そう言いながらもさらに顔を近付けてくる後輩を直視出来ず、顔を背ける。

「消えてほしいだなんて、そんな…」

ズルい。

この子は知っている。

どういう言葉をどういう風に言えば効果的なのか。

そして、私の心が今、どれだけ熱を帯びてきているかを。

けれど、言葉で言うのは簡単だけど素直に何もかもさらけ出す事が出来るほど私は若くもなければ可愛げもない。

それでも佐々木くんは私を求めてくれる。

「全部見せてよ。

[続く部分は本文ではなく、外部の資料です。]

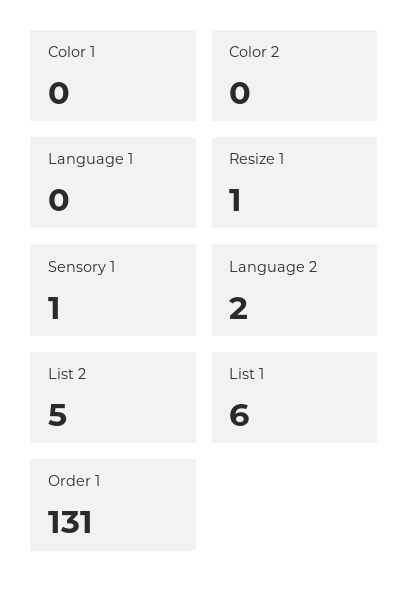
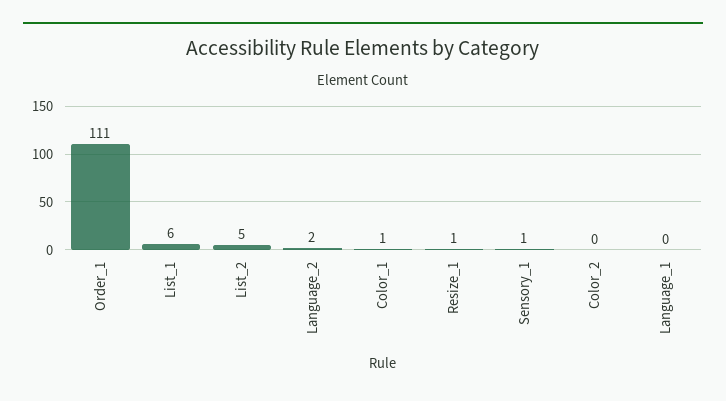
Color 1: 0 -> 1
Order 1: 131 -> 111

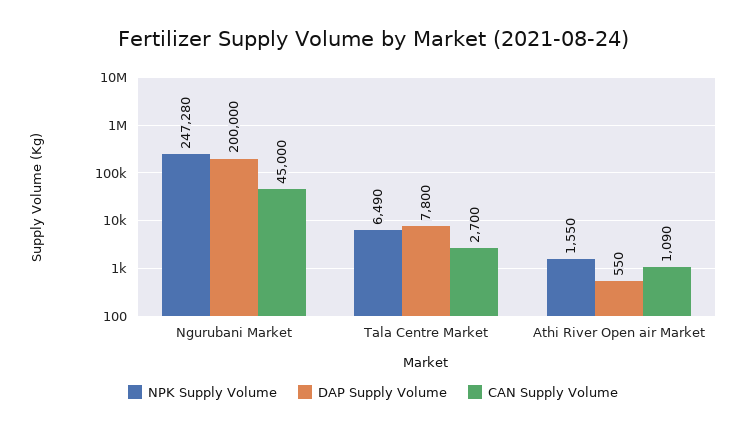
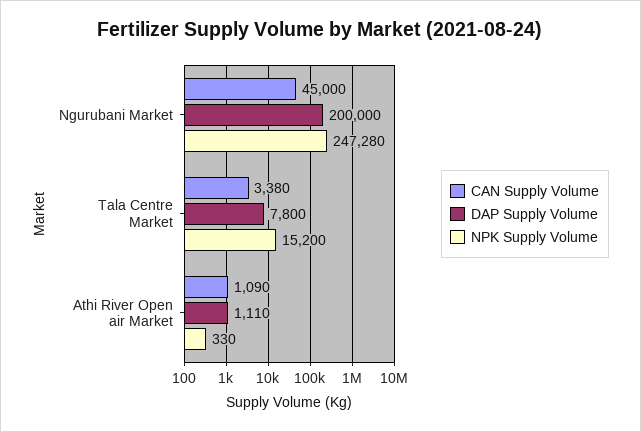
NPK Supply Volume, Tala Centre Market: 6490 -> 15200
CAN Supply Volume, Tala Centre Market: 2700 -> 3380
NPK Supply Volume, Athi River Open air Market: 1550 -> 330
DAP Supply Volume, Athi River Open air Market: 550 -> 1110

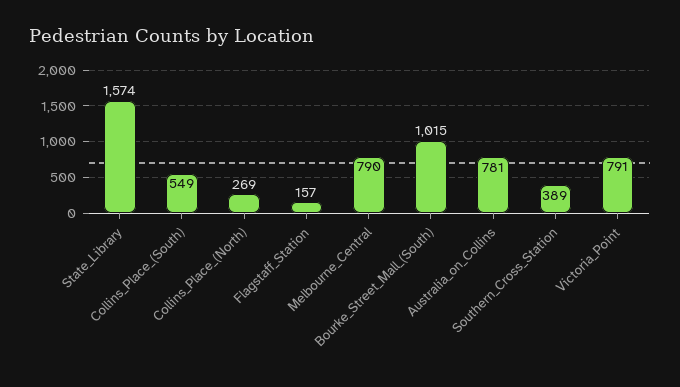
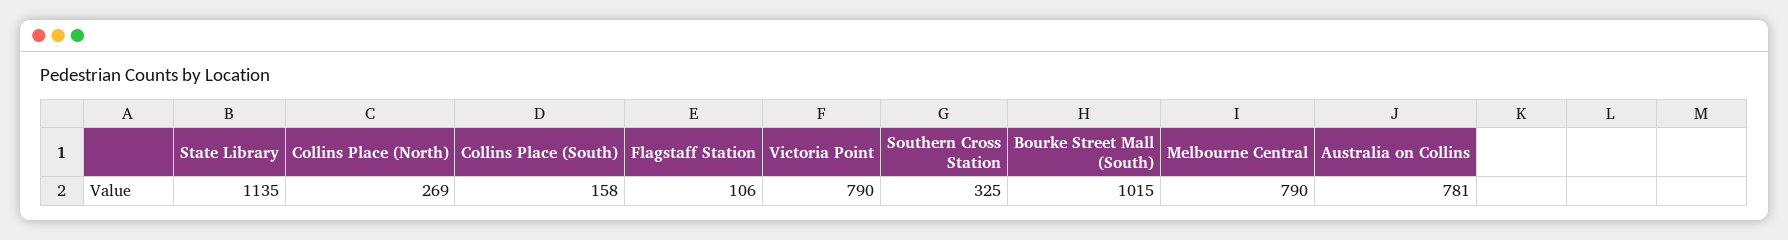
State_Library: 1574 -> 1135
Collins_Place_(South): 549 -> 158
Flagstaff_Station: 157 -> 106
Southern_Cross_Station: 389 -> 325
Victoria_Point: 791 -> 790

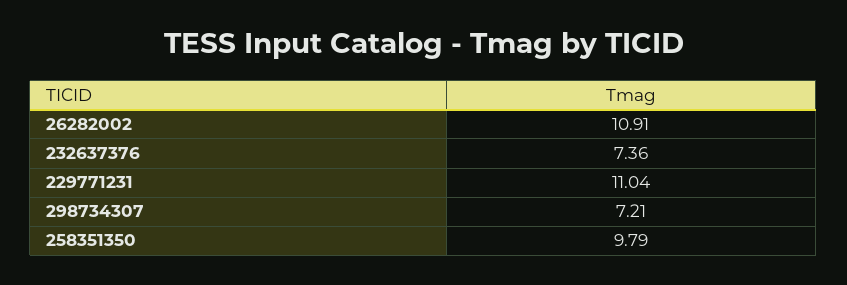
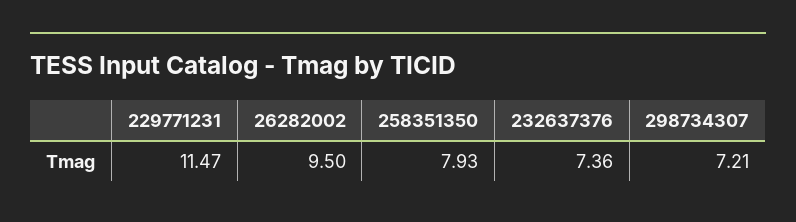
26282002: 10.91 -> 9.5
229771231: 11.04 -> 11.47
258351350: 9.79 -> 7.93

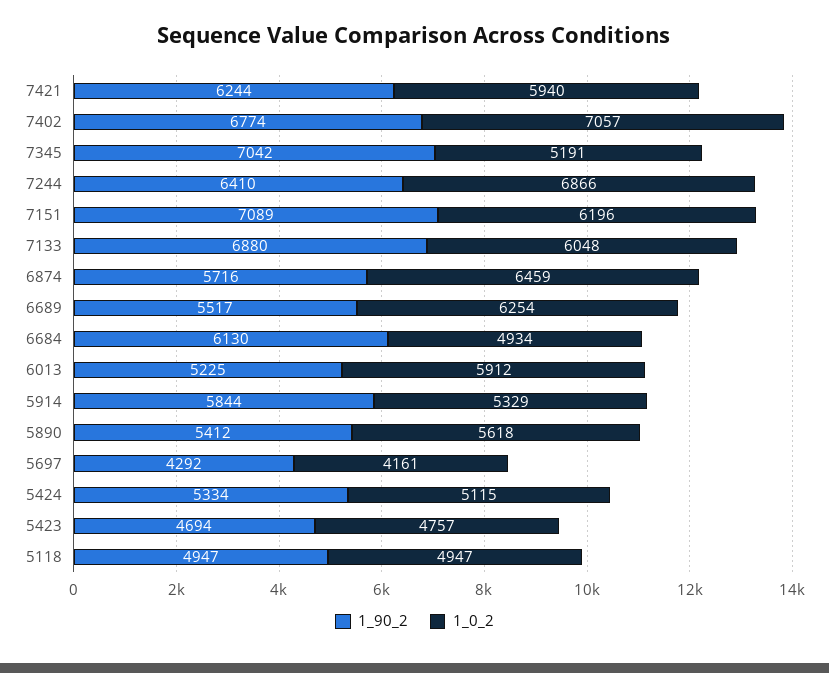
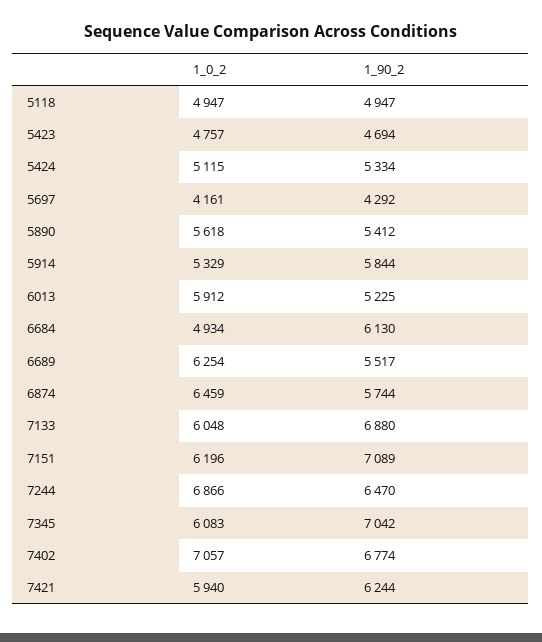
1_0_2, 7345: 5191 -> 6083
1_90_2, 7244: 6410 -> 6470
1_90_2, 6874: 5716 -> 5744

あの時、あんなにも素直に俺に抱かれたじゃん。あの時の由香さんすげぇ、可愛かった。」

ほら、まただ。

きっと、確信犯。

私がその目に弱いことを知っててわざとする。

あの夜と同じ、切なげに私の顔を覗き込む。

まるでーー

捨てられた子犬みたいに。

ううん、違うか。

確信犯は私だ。

あの時に知ってしまった佐々木くんのこの視線。

この視線が私の奥深くを熱くする。

ズルいのは私だ。

本当はもう答えは出ているのに。

いつまでも素直になれず拗らせている。